▸ **The task**:
Rewrite the labeled lines of each row below with "common name" replaced by "vernacular name", leaving everything else unchanged and omitting the pictures.

▸ **Available data**:
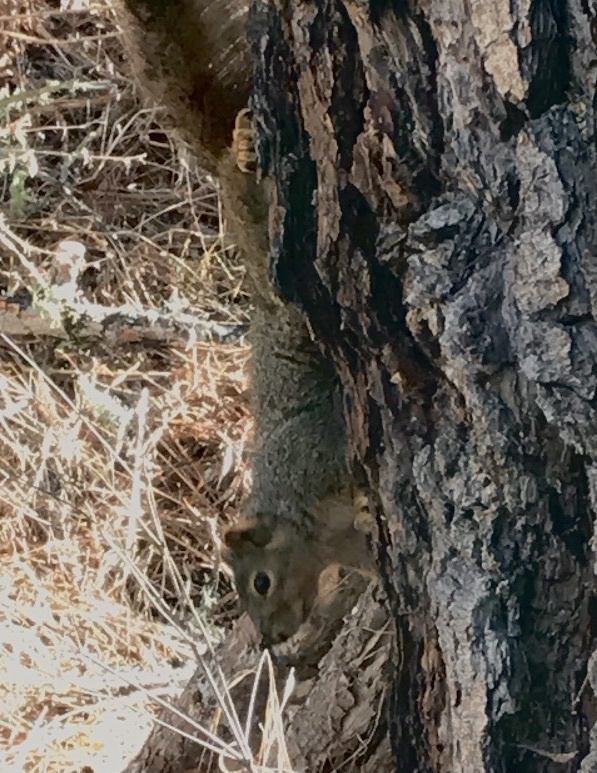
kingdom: Animalia
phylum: Chordata
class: Mammalia
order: Rodentia
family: Sciuridae
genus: Sciurus
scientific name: Sciurus niger
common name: Fox squirrel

▸ **Complete output**:
kingdom: Animalia
phylum: Chordata
class: Mammalia
order: Rodentia
family: Sciuridae
genus: Sciurus
scientific name: Sciurus niger
vernacular name: Fox squirrel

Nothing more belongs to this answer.